Neue Debatte über NPD-Verbot

Der bayrische Ministerpräsident Horst Seehofer (CSU) sprach von einer "neuen Dimension" rechtextremistischen Gewalt. Sollte sich ein rechtsextremer Hintergrund dieses "unsäglichen Mordversuchs" bestätigen, "wäre dies eine völlig neue Dimension und Herausforderung, der wir uns politisch zu stellen haben".

Geprüft werden müssten alle Möglichkeiten der Sicherheitspolitik von der Beobachtung der Szene durch Nachrichtendienste, über das Versammlungsrecht bis zur Frage eines neuen NPD-Verbotsverfahrens. Staat und Gesellschaft seien gefordert, "hier ganz energisch die Stirn zu bieten".

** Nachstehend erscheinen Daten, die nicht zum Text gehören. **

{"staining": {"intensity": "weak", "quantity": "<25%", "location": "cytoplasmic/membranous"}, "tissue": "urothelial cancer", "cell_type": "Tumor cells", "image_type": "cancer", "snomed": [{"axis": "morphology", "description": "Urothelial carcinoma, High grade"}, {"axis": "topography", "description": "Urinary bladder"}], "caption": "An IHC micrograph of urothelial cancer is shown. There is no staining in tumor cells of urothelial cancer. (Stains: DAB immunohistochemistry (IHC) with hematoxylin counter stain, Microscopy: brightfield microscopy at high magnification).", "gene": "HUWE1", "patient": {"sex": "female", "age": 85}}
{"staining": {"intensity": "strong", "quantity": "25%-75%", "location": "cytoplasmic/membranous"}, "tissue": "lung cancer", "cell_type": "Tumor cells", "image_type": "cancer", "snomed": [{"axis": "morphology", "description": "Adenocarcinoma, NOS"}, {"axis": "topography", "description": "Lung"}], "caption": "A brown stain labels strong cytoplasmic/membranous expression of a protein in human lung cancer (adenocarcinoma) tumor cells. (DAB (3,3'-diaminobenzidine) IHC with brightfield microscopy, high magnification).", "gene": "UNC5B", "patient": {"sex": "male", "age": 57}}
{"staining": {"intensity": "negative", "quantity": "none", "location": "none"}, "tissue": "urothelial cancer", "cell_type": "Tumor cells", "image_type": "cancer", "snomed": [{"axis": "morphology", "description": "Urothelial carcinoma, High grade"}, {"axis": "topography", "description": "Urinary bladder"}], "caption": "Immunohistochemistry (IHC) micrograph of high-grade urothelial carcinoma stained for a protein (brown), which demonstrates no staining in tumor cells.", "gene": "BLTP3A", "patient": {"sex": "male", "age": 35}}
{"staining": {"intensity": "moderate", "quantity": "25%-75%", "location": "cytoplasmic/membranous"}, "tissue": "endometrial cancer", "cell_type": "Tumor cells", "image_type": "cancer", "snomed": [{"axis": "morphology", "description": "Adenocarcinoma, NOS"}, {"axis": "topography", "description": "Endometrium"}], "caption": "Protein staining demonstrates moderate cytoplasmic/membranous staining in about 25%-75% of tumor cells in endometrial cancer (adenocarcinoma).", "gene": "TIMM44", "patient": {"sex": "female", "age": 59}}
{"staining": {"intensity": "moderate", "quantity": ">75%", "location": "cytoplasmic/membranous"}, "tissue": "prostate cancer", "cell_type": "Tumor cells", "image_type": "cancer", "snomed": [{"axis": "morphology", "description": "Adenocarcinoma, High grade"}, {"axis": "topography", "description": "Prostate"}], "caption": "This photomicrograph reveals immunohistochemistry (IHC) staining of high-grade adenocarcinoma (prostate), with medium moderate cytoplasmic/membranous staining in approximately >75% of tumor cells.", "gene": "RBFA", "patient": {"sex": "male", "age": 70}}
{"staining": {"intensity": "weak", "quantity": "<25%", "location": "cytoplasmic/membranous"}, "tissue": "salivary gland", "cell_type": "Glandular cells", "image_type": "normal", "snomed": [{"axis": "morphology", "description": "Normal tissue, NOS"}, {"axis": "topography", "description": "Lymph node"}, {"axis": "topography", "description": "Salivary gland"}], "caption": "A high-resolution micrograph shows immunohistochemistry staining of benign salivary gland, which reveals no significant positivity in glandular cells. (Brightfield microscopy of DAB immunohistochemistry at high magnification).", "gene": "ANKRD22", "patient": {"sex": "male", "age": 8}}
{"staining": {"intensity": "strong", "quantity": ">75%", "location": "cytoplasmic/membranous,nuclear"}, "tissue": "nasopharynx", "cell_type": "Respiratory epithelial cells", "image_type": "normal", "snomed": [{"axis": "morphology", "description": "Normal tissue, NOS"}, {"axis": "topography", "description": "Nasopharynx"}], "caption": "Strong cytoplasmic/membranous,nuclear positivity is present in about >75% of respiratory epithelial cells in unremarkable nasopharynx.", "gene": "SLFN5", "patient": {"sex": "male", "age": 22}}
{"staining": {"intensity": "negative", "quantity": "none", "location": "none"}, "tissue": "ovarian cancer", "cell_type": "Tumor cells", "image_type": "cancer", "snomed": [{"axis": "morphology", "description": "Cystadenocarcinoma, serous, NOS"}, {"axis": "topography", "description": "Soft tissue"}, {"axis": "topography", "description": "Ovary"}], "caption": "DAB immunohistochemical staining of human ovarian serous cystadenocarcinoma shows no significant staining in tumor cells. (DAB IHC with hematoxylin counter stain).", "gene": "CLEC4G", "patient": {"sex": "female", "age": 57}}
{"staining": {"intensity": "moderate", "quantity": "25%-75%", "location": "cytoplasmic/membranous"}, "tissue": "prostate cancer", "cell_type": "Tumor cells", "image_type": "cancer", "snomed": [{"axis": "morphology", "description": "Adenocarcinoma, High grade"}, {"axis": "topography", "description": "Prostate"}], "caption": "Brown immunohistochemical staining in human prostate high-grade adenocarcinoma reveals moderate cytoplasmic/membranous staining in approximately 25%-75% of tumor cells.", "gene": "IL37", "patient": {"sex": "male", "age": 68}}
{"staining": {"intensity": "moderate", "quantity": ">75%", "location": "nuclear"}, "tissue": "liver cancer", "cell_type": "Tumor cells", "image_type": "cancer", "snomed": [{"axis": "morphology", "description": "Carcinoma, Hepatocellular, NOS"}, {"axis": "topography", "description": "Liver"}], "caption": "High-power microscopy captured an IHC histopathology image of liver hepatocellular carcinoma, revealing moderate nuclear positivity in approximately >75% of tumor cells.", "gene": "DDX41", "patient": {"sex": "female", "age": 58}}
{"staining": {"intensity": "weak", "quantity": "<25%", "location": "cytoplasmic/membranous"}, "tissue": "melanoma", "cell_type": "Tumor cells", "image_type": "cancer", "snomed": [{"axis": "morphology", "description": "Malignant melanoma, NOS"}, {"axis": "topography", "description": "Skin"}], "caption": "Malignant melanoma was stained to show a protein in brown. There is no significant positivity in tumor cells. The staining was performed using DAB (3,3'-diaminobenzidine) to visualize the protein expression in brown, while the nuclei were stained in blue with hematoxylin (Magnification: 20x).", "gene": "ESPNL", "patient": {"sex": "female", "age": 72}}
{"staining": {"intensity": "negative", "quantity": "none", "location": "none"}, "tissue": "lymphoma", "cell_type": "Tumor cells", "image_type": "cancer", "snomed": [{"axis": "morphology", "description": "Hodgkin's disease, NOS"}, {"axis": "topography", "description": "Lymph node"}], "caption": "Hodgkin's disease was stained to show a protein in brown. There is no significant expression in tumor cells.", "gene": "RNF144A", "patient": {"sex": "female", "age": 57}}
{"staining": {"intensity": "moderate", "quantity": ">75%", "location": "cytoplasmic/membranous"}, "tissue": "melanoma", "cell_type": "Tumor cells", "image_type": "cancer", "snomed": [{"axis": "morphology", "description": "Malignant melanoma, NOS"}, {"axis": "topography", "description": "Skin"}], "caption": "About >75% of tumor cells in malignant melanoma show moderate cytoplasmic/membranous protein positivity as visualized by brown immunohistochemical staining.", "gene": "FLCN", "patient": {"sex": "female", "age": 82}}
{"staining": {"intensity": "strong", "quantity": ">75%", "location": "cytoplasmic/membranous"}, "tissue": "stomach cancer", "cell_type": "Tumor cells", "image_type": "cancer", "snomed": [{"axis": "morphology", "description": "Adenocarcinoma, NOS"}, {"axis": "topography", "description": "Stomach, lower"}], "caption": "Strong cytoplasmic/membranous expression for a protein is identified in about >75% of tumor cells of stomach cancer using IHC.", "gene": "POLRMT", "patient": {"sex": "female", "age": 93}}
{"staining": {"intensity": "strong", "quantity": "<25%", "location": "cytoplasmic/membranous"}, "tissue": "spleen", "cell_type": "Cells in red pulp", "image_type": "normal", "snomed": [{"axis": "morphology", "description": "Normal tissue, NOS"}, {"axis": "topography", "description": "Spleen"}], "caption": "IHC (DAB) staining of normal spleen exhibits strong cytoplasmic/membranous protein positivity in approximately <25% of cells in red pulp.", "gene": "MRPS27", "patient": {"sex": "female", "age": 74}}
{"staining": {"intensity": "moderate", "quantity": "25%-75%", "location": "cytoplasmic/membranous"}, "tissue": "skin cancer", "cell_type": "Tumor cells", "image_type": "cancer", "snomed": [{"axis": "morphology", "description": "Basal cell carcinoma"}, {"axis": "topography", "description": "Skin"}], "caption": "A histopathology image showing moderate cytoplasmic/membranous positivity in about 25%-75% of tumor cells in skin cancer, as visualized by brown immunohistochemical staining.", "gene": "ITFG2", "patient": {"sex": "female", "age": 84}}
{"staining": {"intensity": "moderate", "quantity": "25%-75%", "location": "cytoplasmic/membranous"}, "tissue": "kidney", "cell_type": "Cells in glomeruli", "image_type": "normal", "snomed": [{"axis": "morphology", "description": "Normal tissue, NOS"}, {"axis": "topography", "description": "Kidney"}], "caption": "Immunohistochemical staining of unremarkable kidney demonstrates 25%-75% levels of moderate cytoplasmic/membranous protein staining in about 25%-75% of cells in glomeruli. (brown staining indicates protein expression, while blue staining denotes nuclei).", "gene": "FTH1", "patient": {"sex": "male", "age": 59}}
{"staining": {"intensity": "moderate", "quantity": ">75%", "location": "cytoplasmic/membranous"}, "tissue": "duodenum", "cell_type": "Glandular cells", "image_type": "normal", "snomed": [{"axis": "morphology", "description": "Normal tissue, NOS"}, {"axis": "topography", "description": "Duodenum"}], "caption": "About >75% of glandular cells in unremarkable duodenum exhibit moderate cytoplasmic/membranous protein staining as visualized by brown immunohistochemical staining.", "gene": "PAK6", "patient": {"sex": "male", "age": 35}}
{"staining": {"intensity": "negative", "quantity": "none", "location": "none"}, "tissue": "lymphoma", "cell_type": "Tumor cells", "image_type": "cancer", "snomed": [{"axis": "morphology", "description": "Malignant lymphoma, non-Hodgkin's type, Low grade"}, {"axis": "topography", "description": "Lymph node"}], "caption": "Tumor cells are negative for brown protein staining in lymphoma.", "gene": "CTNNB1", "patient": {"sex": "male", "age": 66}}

Der Leipziger Staatsrechtler Christoph Degenhart plädiert für ein neues NPD-Verbotsverfahren. "Ich würde nach sorgfältiger rechtlicher Prüfung der Verbotsgründe dazu neigen, dieses Instrument einzusetzen", sagte Degenhart am Montag in einem Interview der Nachrichtenagentur ddp in Karlsruhe.

Die NPD sei keine Splitterpartei, sondern habe inzwischen "eine Dimension angenommen, die ein Aussitzen wohl nicht mehr zulässt". Man könne nicht mehr darauf hoffen, dass sich die NPD wie die DVU irgendwann politisch "totläuft", sagte der Inhaber des Lehrstuhls für Staats- und Verwaltungsrecht an der Universität Leipzig. Degenhart mahnte aber dazu, einen neuen Anlauf für ein Verbotsverfahren "professionell vorzubereiten".

Gewaltbereitschaft in der rechten Szene nimmt zu

Die Zunahme der Gewaltbereitschaft in der rechten Szene beschränkt sich unterdessen nicht nur auf Bayern. Nach vorläufigen Zahlen des Bundeskriminalamtes (BKA) hat die Zahl der rechten Straftaten zwischen Januar und September dieses Jahres noch einmal um fast neuen Prozent zugelegt.

Von den etwa 31.000 deutschen Rechtsextremisten sind nach Erkenntnissen des Verfassungsschutzes 10.000 gewaltbereit. Für das Jahr 2007 weist die Statistik insgesamt mehr als 17.100 Straftaten mit rechtsextremistischem Hintergrund aus. In 377 Fällen wurden dabei Menschen verletzt.

"Immer frecher, immer dreister, immer gewaltätiger"

Auch die Polizei verzeichnet eine Zunahme rechter Gewalt. Der Vorsitzende der Gewerkschaft der Polizei, Konrad Freiberg, sieht seinen Berufsstand im Visier der Rechtsextremisten. Es gebe viele Polizisten, die von Rechten bedroht würden. Kollegen, die im Einsatz gegen Rechts häufiger tätig seien und Verantwortung trügen, würden bedroht und zu Hause belästigt. Das sei nicht selten. "Die Rechten werden immer frecher, immer dreister, immer gewalttätiger. Und die Polizisten geraten immer mehr ins Visier rechter Gewalt", betonte er.

Solch einen dramatischen Fall wie die Messerattacke auf den Passauer Polizeidirektor Alois Mannichl habe es aber noch nicht gegeben. Freiberg forderte, gegen rechte Gewalt konsequent und mit harten Strafen einzuschreiten. "Die Justiz muss hier richtig hinlangen. Diese Leute gehören eingesperrt, die gehören isoliert dabei." Es müsse das Signal ausgehen, dass rechte Gewalt nirgendwo geduldet werde.